WHAT IS BEING ASKED: The entries that follow should be duplicated in full, without a single alteration.

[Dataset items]

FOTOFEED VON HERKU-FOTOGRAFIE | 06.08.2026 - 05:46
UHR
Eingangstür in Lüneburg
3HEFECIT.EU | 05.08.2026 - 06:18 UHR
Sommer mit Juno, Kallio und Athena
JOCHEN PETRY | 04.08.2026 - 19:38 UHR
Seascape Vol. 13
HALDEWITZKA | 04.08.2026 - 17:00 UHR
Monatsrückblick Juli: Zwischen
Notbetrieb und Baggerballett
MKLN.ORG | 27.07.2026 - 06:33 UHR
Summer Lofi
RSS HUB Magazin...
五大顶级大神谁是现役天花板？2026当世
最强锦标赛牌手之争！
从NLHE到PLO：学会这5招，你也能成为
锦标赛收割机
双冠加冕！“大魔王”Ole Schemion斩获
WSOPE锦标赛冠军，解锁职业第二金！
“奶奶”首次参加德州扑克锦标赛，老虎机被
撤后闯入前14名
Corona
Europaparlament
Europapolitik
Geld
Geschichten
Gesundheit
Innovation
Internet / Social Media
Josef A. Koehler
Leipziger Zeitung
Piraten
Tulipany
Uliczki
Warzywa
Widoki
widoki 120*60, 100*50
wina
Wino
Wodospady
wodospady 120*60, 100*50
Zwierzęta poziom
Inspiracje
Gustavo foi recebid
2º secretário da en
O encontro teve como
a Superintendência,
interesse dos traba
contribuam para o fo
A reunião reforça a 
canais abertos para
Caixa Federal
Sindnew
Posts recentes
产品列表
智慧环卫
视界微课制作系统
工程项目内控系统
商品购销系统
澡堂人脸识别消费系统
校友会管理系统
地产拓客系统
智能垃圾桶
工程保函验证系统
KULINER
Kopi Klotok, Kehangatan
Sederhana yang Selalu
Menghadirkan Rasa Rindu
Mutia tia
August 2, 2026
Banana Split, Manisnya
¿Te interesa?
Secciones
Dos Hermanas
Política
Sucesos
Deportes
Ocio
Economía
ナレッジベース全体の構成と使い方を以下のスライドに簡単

REPLY:
FOTOFEED VON HERKU-FOTOGRAFIE | 06.08.2026 - 05:46
UHR
Eingangstür in Lüneburg
3HEFECIT.EU | 05.08.2026 - 06:18 UHR
Sommer mit Juno, Kallio und Athena
JOCHEN PETRY | 04.08.2026 - 19:38 UHR
Seascape Vol. 13
HALDEWITZKA | 04.08.2026 - 17:00 UHR
Monatsrückblick Juli: Zwischen
Notbetrieb und Baggerballett
MKLN.ORG | 27.07.2026 - 06:33 UHR
Summer Lofi
RSS HUB Magazin...
五大顶级大神谁是现役天花板？2026当世
最强锦标赛牌手之争！
从NLHE到PLO：学会这5招，你也能成为
锦标赛收割机
双冠加冕！“大魔王”Ole Schemion斩获
WSOPE锦标赛冠军，解锁职业第二金！
“奶奶”首次参加德州扑克锦标赛，老虎机被
撤后闯入前14名
Corona
Europaparlament
Europapolitik
Geld
Geschichten
Gesundheit
Innovation
Internet / Social Media
Josef A. Koehler
Leipziger Zeitung
Piraten
Tulipany
Uliczki
Warzywa
Widoki
widoki 120*60, 100*50
wina
Wino
Wodospady
wodospady 120*60, 100*50
Zwierzęta poziom
Inspiracje
Gustavo foi recebid
2º secretário da en
O encontro teve como
a Superintendência,
interesse dos traba
contribuam para o fo
A reunião reforça a 
canais abertos para
Caixa Federal
Sindnew
Posts recentes
产品列表
智慧环卫
视界微课制作系统
工程项目内控系统
商品购销系统
澡堂人脸识别消费系统
校友会管理系统
地产拓客系统
智能垃圾桶
工程保函验证系统
KULINER
Kopi Klotok, Kehangatan
Sederhana yang Selalu
Menghadirkan Rasa Rindu
Mutia tia
August 2, 2026
Banana Split, Manisnya
¿Te interesa?
Secciones
Dos Hermanas
Política
Sucesos
Deportes
Ocio
Economía
ナレッジベース全体の構成と使い方を以下のスライドに簡単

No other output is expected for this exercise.